For each line in the data below that holds "changeB", return a copy.
━━━━━━━━━━━━━━━━━━━━━━━━━━━━━━
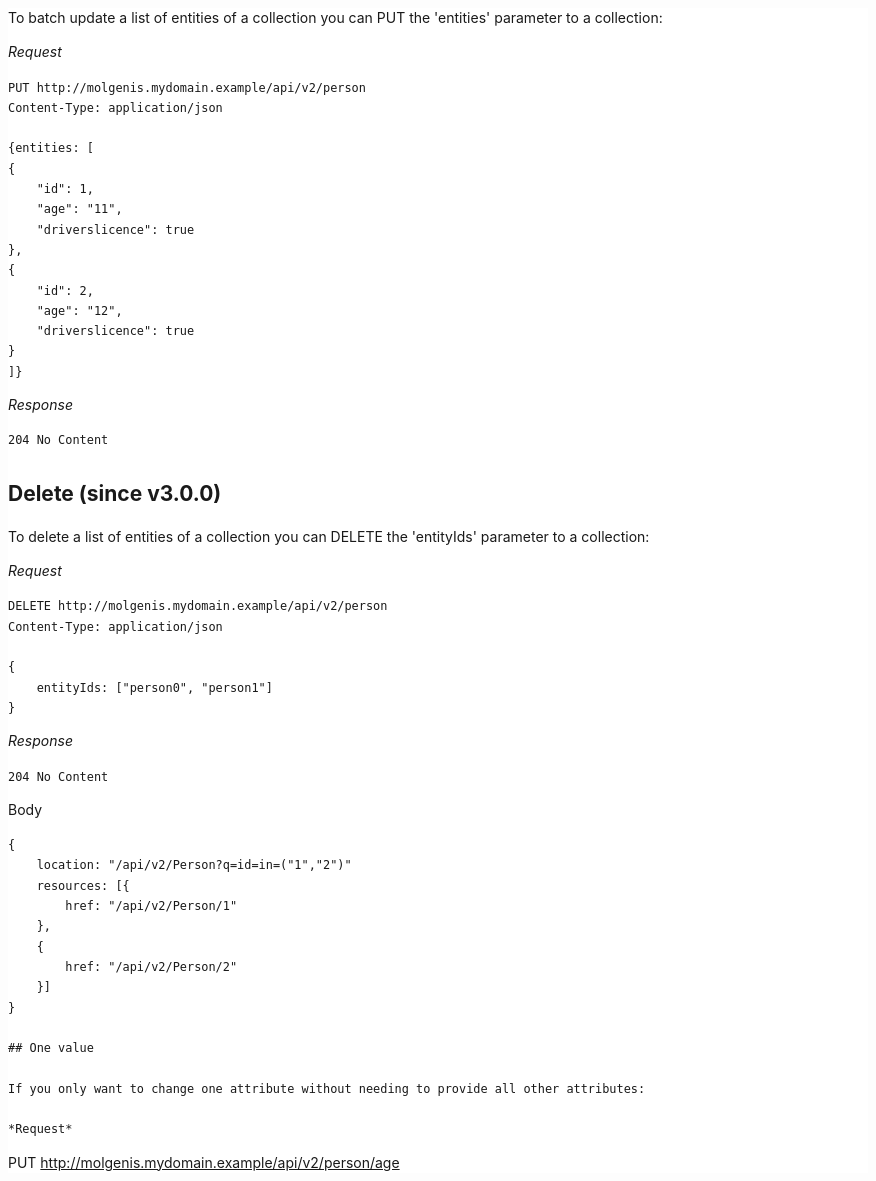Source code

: To batch update a list of entities of a collection you can PUT the 'entities' parameter to a collection:

*Request*
```
PUT http://molgenis.mydomain.example/api/v2/person
Content-Type: application/json

{entities: [
{
    "id": 1,
    "age": "11",
    "driverslicence": true
},
{
    "id": 2,
    "age": "12",
    "driverslicence": true
}
]}

```
*Response*
```
204 No Content
```

## Delete (since v3.0.0)

To delete a list of entities of a collection you can DELETE the 'entityIds' parameter to a collection:

*Request*
```
DELETE http://molgenis.mydomain.example/api/v2/person
Content-Type: application/json

{
    entityIds: ["person0", "person1"]
}

```
*Response*
```
204 No Content

```
Body
```
{
    location: "/api/v2/Person?q=id=in=("1","2")"
    resources: [{
        href: "/api/v2/Person/1"
    },
    {
        href: "/api/v2/Person/2"
    }]
}

## One value

If you only want to change one attribute without needing to provide all other attributes:

*Request*
```
PUT http://molgenis.mydomain.example/api/v2/person/age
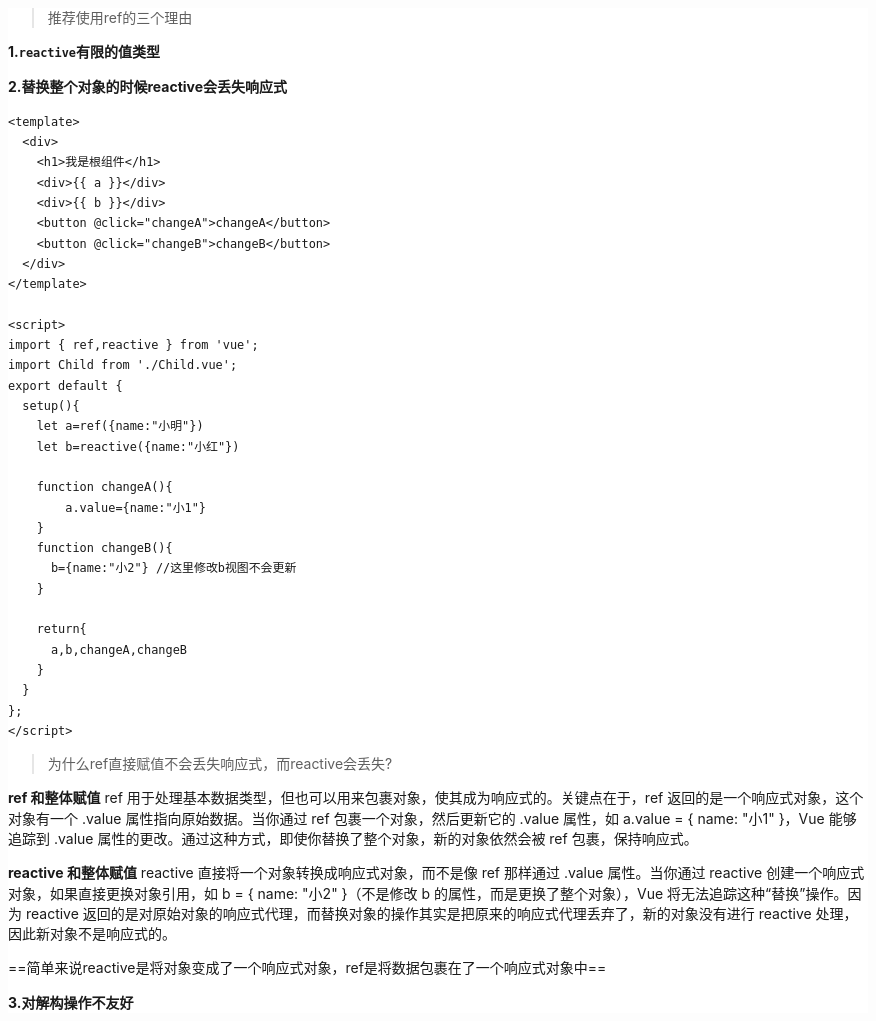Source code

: > 推荐使用ref的三个理由

**1.`reactive`有限的值类型**

**2.替换整个对象的时候reactive会丢失响应式**

```vue
<template>
  <div>
    <h1>我是根组件</h1>
    <div>{{ a }}</div>
    <div>{{ b }}</div>
    <button @click="changeA">changeA</button>
    <button @click="changeB">changeB</button>
  </div>
</template>

<script>
import { ref,reactive } from 'vue';
import Child from './Child.vue';
export default {
  setup(){
    let a=ref({name:"小明"})
    let b=reactive({name:"小红"})

    function changeA(){
        a.value={name:"小1"}
    }
    function changeB(){
      b={name:"小2"} //这里修改b视图不会更新
    }

    return{
      a,b,changeA,changeB
    }
  }
};
</script>
```

> 为什么ref直接赋值不会丢失响应式，而reactive会丢失?

**ref 和整体赋值**
ref 用于处理基本数据类型，但也可以用来包裹对象，使其成为响应式的。关键点在于，ref 返回的是一个响应式对象，这个对象有一个 .value 属性指向原始数据。当你通过 ref 包裹一个对象，然后更新它的 .value 属性，如 a.value = { name: "小1" }，Vue 能够追踪到 .value 属性的更改。通过这种方式，即使你替换了整个对象，新的对象依然会被 ref 包裹，保持响应式。

**reactive 和整体赋值**
reactive 直接将一个对象转换成响应式对象，而不是像 ref 那样通过 .value 属性。当你通过 reactive 创建一个响应式对象，如果直接更换对象引用，如 b = { name: "小2" }（不是修改 b 的属性，而是更换了整个对象），Vue 将无法追踪这种“替换”操作。因为 reactive 返回的是对原始对象的响应式代理，而替换对象的操作其实是把原来的响应式代理丢弃了，新的对象没有进行 reactive 处理，因此新对象不是响应式的。

==简单来说reactive是将对象变成了一个响应式对象，ref是将数据包裹在了一个响应式对象中==

**3.对解构操作不友好**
━━━━━━━━━━━━━━━━━━━━━━━━━━━━━━
** ANSWER **
    <button @click="changeB">changeB</button>
    function changeB(){
      a,b,changeA,changeB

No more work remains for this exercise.